THIS MARKS THE THIRD TIME that I have embarked upon the difficult task of translating into English a novel by the Moroccan writer Bensalem Himmich, currently the minister of culture in Morocco (2009). The first two novels were both prizewinners in their Arabic form: the first (in order of publication in Arabic) was Majnun al-Hukm (1989; translated as The Theocrat, 2005), winner of the London-based Al-Naqid prize for fiction-an account of the reign of the controversial (and probably schizophrenic) Fatimi caliph Al-Hakim bi-Amr Allah (d. 1021); the second, winner of the Naguib Mahfouz Prize for fiction, was AlAllamah (1997; translated as The Polymath, 2004), an account of the latter years in Cairo of the great Arab historian and historiographer Ibn Khaldun (d. 1406). More recently still, Himmich has been awarded a second Naguib Mahfouz Prize, this one awarded in Cairo by the University of Cairo (2009).
In using the adjective "difficult" to describe the process of translating Himmich's novels into English, I am not specifically referring to the admittedly complex interpretive task associated with the transfer of any literary text from one cultural environment to another; that much is a given. What I am referring to is the fact that many of Himmich's novels are rich and carefully constructed investigations in fictional form of an entire period within the premodern history of the Islamic world writ large and of its intellectual and textual heritage. The creation of the appropriate fictional context for such investigations involves, it goes without saying, a number of factors: first, a profound knowledge of the repertoire of relevant historical and literary sources in Arabic and their replication-either directly or via imitation-in the novelistic text itself; then a series of narrative strategies in order to provide a variation on the normal demands of a chronological presentation of events and characters; and a style that is replete with the complex lexicon of the various spheres of knowledge and research that are involved. In every case, the detailed descriptions of particular events and personalities and often extensive discussions of their implications also allow the reader to gain insights into other issues with much broader ramifications. In the case of the novel about Al-Hakim bi-Amr Allah, for example, we are dealing with the issue of contacts and conflicts between the Shi'i and Sunni communities of Islam during the tenth century CE and the origins of the Druze sect. With the novel about Ibn Khaldun, we are invited to listen in on a series of discussions between the theoretician of history and his amanuensis regarding his earlier work on the cyclical nature of events, the Muqaddima (Introduction) to his work of history, Kitab al (Book of Exemplary Lessons), and to consider various adjustments to the theory in the light of the chaotic events in Northern Africa and Spain during the course of the fourteenth century, to which Ibn Khaldun himself had been a witness and occasional participant. And, behind and beyond all these events and personalities, there lies the implicit topic that, in one way or another, can be seen as subsuming them all: the nature and legitimacy of authority, its use and abuse-that indeed being a topic the relevance of which is by no means a matter of interest in the context of the premodern history of the Arab-Islamic world alone.

### SUPPLIED DATA
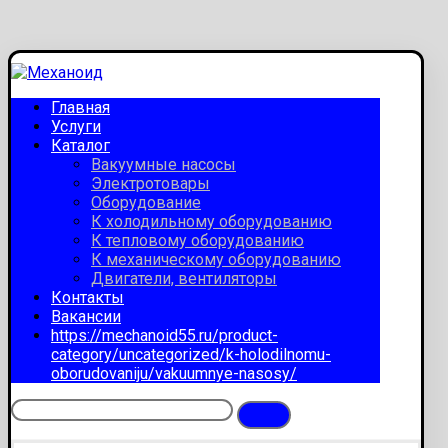
Главная
Услуги
Каталог
Вакуумные насосы
Электротовары
Оборудование
К холодильному оборудованию
К тепловому оборудованию
К механическому оборудованию
Двигатели, вентиляторы
Контакты
Вакансии
https://mechanoid55.ru/product-
category/uncategorized/k-holodilnomu-
oborudovaniju/vakuumnye-nasosy/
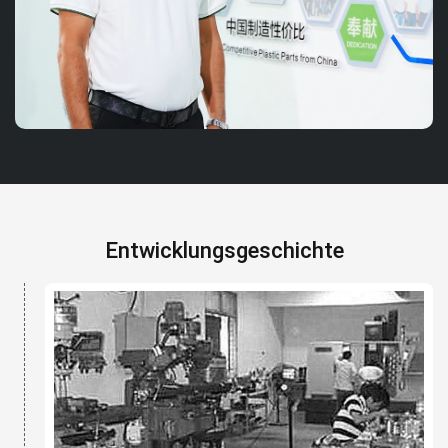
Entwicklungsgeschichte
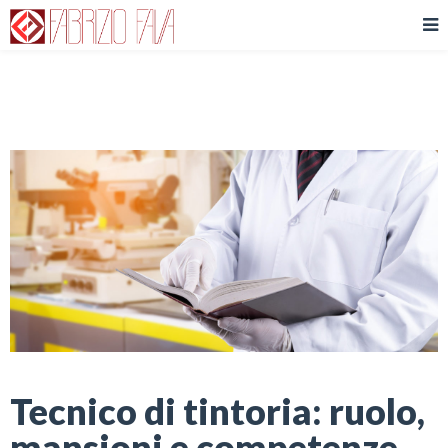
Tecnico di tintoria: ruolo,
mansioni e competenze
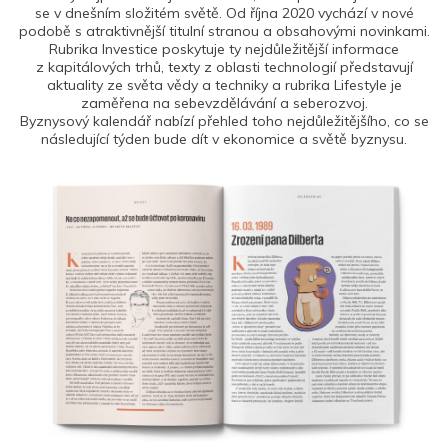
se v dnešním složitém světě. Od října 2020 vychází v nové
podobě s atraktivnější titulní stranou a obsahovými novinkami.
Rubrika Investice poskytuje ty nejdůležitější informace
z kapitálových trhů, texty z oblasti technologií představují
aktuality ze světa vědy a techniky a rubrika Lifestyle je
zaměřena na sebevzdělávání a seberozvoj.
Byznysový kalendář nabízí přehled toho nejdůležitějšího, co se
následující týden bude dít v ekonomice a světě byznysu.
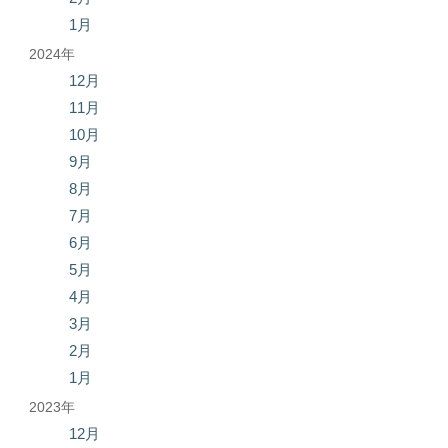
1月
2024年
12月
11月
10月
9月
8月
7月
6月
5月
4月
3月
2月
1月
2023年
12月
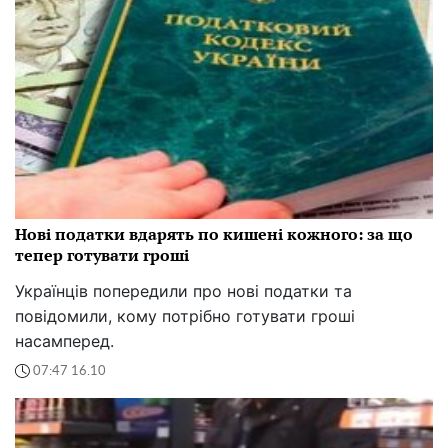
Нові податки вдарять по кишені кожного: за що
тепер готувати гроші
Українців попередили про нові податки та
повідомили, кому потрібно готувати гроші
насамперед.
07:47 16.10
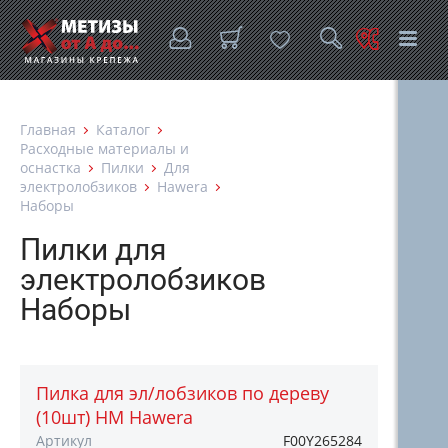
Главная
Каталог
Расходные материалы и
оснастка
Пилки
Для
электролобзиков
Hawera
Наборы
Пилки для
электролобзиков
Наборы
Пилка для эл/лобзиков по дереву
(10шт) HM Hawera
Артикул
F00Y265284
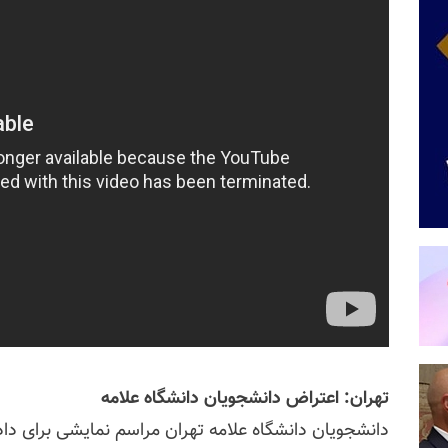
تهران:‌ اعتراض دانشجویان دانشگاه علامه
دانشجویان دانشگاه علامه تهران مراسم نمایشی برای دا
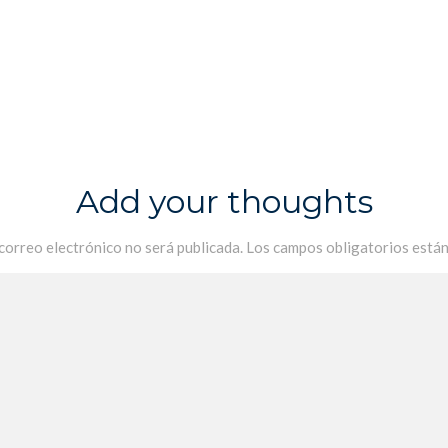
Add your thoughts
 correo electrónico no será publicada.
Los campos obligatorios está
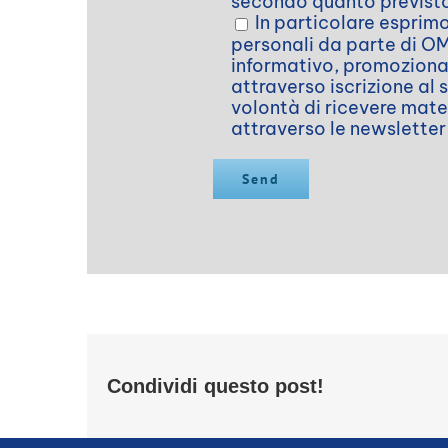
secondo quanto previst
In particolare esprim
personali da parte di OMT
informativo, promozional
attraverso iscrizione al 
volontà di ricevere mate
attraverso le newslette
Condividi questo post!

### WHAT TO WORK ON
1. In the records, format each line from the one containing "Add your thoughts" through the last line of the records, both included, as an item in a numbered list. Skip blank lines and leave the pictures out.
2. Resume the passage on translating Bensalem Himmich's novels into English from its last sentence.

### RESPONSES BY TASK
1.
1. Add your thoughts
2.  correo electrónico no será publicada.
3. Los campos obligatorios está
4. secondo quanto previst
5. In particolare esprim
6. personali da parte di OMT
7. informativo, promozional
8. attraverso iscrizione al 
9. volontà di ricevere mate
10. attraverso le newslette
11. Condividi questo post!

2.
In the current novel, the "hero" is Ibn al-Dara from Murcia in Al-Andalus-Islamic Spain-or, as he becomes known (and/or notorious), Ibn Sabin (1217–1269 CE). As shown above regarding the other novels of Himmich that I have already translated, the confrontation in this novel between Sufi mysticism and philosophy on the one hand and literalist Islamic orthodoxy (and fundamentalism perhaps) on the other is once again not merely a topic for historians concerned with the premodern ages of Islam. Throughout his career, Ibn Sabin finds himself surrounded by admiring students and challenged by literalist theologians and jurists who regularly incite the local political authorities against him. All of which turns Ibn Sab'in's life story into a lengthy travel narrative, one that, like many others, involves the Muslim obligation of the hajj, the pilgrimage to Mecca in the Arabian Peninsula, but in his case also a journey that is the direct consequence of political pressures, however much it may also represent a primary goal of his aspirations as a devout Muslim.
His life story begins in Spain, in the southern coastal city of Murcia (also the birthplace of another renowned Sufi figure in Islamic history-indeed perhaps the most renowned of all, Ibn al [d. 124 °CE]). Muslim rule in the Iberian Peninsula as a whole, nominally under the distant suzerainty of the Almohad dynasty in their Moroccan capital city of Marrakesh but actually controlled by a number of local client (petty) dynasties, is in the gradual but inexorable process of collapse in the face of the ever-encroaching forces of the Christian "reconquista." That is the historical backdrop against which the novel's events as a whole are set, as the puritanical instincts of the Almohad dynasty's founders and propagators have gradually given way to a widespread quest for luxury, to rampant corruption, and-most directly relevant to the case of this novel's primary character, Ibn Sabin-to an intolerance of radical thought and heterodox views, particularly those involving philosophy and Sufi ideas and their combination. In other words, we are here presented with a direct illustration of (and perhaps an inspiration for) the theories concerning the cyclical nature of tribal hegemony that were later developed by Ibn Khaldun and discussed (as noted earlier) in Himmich's earlier novel Al-Allamah (The Polymath).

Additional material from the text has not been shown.